The joint submission focuses on five key areas, including: 
●    Consumer Focused
●    Recognition of Professionalism
●    Regulatory Certainty
●    Open Data and Innovation
●    Sustainability

In contributing to the Review, Mr Macdonald said TAA was particularly concerned that financial planning is formally recognised as a legitimate profession. 

“We believe that the financial planning community has done more than should be required in order to be recognised as a profession,” he said. “Since the Future of Financial Advice reforms came in, we’ve done everything the Government asked us to do. We now have a Code of Ethics, we have a Best Interests Duty, we have high minimum education standards, we have a dispute resolutions system. It’s time to respect the financial planning profession as a profession.”

With that recognition, Mr Macdonald said the Government should release the profession from unnecessary regulatory burdens. “No other profession has the regulatory baggage we have to deal with, so let’s do away with some of it,” he said. “As a starting point, let’s have letters of advice replace statements of advice, where appropriate.” 

Mr Macdonald said TAA also saw the need for open data and innovation. “Advisers need to be enabled to work more efficiently with their clients. This is the 21st century – we have the data and the technology to do this right now.”

Open data would mean allowing advisers, with client permission, to directly access client data held by other entities – for example, My Gov, Centrelink and superannuation funds. 

“Yes, there are privacy and confidentiality concerns, however, there are processes to manage those concerns and the reality is advisers obtain that data eventually,” he said. “Allowing access upfront would save clients and advisers an enormous amount of time.”

Mr Macdonald said he was very pleased that the associations had successfully collaborated and worked together on the joint submission. 

“We first called for a spirit of genuine collaboration within the industry in July last year,” he said. “At that time, we spelt out that genuine collaboration means working together in a spirit of cooperation for the common good. Working together on the joint submission demonstrates that we not only have a spirit of cooperation from our fellow associations, but we can translate that spirit into tangible action.”

Although there are still some areas in which the associations hold different points of view, Mr Macdonald said the experience of working together revealed the views had more in common than they had different. 

“The process revealed our collective willingness to work together, while respecting that we have different perspectives,” he said. “Importantly, what it revealed was that we all genuinely want a thriving, sustainable profession that improves financial outcomes for Australians.”

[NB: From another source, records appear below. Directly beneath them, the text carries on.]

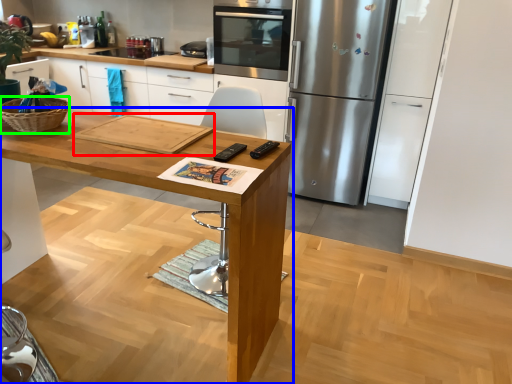
Question: Based on their relative distances, which object is farther from cutting board (highlighted by a red box)? Choose from table (highlighted by a blue box) and basket (highlighted by a green box).

Choices:
 (A) table
 (B) basket

Answer: (B)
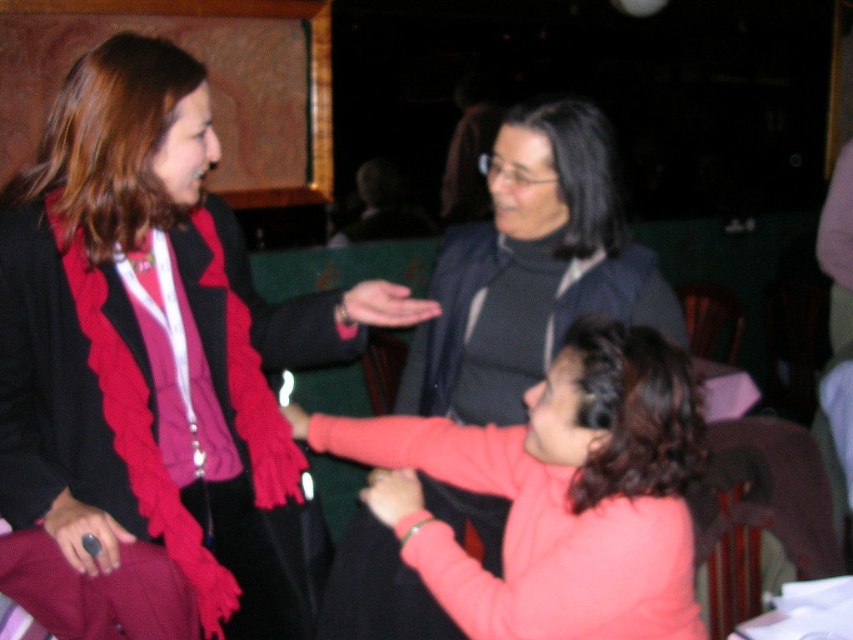
You are taking a photo of two points in the image. The first point is at coordinate point [567,445] and the second is at point [376,504]. Which point will appear larger in your photo?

The associations that participated in the joint submission include the Association of Financial Advisers (AFA), Boutique Financial Planning Principals Association Inc. (BFP), Chartered Accountants Australia and New Zealand (CA ANZ), CPA Australia, Financial Planning Association (FPA), Financial Services Council (FSC), Financial Services Institute of Australasia (FINSIA), Institute of Public Accountants (IPA), Licensee Leadership Forum (LLF), Self Managed Super Fund Association (SMSFA), Stockbrokers and Investment Advisers Association (SIAA), The Advisers Association Ltd (TAA).